Growing up, Baldwin Chiu read about segregation. He thought it only affected the Black community, but as he and his family followed their Chinese American roots to the Mississippi Delta, they discovered surprising family revelations and uncovered the racially complex history of Chinese immigrants in the segregated South.
Chinese people in Mississippi? We don’t usually associate the two. A new documentary, however, tells the gripping story of Chinese immigrants in the Deep South through one family’s history.
“City Lights” host Lois Reitzes was joined by the filmmakers of “Far East Deep South,‘ Larissa Lam and Baldwin Chiu. The film will premiere on the WORLD Channel documentary series “America ReFramed,” at 8 p.m. May 4.
Interview Highlights
What inspired the creation of the film:
“It wasn’t until the birth of my daughter when I saw how my father would hold her and realized that was the first time I saw in our immediate family a grandchild/grandfather relationship. I really started wondering ‘Hmm, why didn’t I ever have that relationship with my grandfather? Why didn’t I ever know him?’ That really prompted our desire to really find out where our family history and lineage came from,” said Chiu.

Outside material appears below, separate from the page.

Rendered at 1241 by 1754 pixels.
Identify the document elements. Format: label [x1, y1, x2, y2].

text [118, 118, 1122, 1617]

WORLD Channel, which shares the best of public media in news, documentaries and programming, will celebrate Asian American and Pacific Islander Heritage Month with a series of featured documentary films in May sharing the culturally significant stories that represent the more than 20 million Asian or Pacific Islander Americans in the United States, according to the U.S. Census. The films will be broadcast on WORLD Channel and stream on WORLDChannel.org.